----- Supplied records -----

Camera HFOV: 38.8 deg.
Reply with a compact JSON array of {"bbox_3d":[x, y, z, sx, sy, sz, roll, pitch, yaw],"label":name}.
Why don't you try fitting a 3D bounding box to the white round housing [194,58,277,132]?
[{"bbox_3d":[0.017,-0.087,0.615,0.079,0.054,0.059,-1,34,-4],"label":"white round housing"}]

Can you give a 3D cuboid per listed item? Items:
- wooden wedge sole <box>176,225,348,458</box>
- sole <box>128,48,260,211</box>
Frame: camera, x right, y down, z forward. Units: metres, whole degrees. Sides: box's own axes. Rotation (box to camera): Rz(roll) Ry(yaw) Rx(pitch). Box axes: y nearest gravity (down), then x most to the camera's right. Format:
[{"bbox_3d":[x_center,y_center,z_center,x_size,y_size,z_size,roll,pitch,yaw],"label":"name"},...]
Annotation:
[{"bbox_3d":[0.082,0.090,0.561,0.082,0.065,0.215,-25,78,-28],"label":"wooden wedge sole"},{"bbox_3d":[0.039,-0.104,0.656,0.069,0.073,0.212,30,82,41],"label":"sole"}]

-----

■ To do ■
From the listing above, copy every line where the string "pitch" is found.

■ Answer space ■
Reply with a compact JSON array of {"bbox_3d":[x, y, z, sx, sy, sz, roll, pitch, yaw],"label":name}.
Frame: camera, x right, y down, z forward. Units: metres, whole degrees. Sides: box's own axes. Rotation (box to camera): Rz(roll) Ry(yaw) Rx(pitch). Box axes: y nearest gravity (down), then x most to the camera's right. Format:
[{"bbox_3d":[x_center,y_center,z_center,x_size,y_size,z_size,roll,pitch,yaw],"label":"name"},...]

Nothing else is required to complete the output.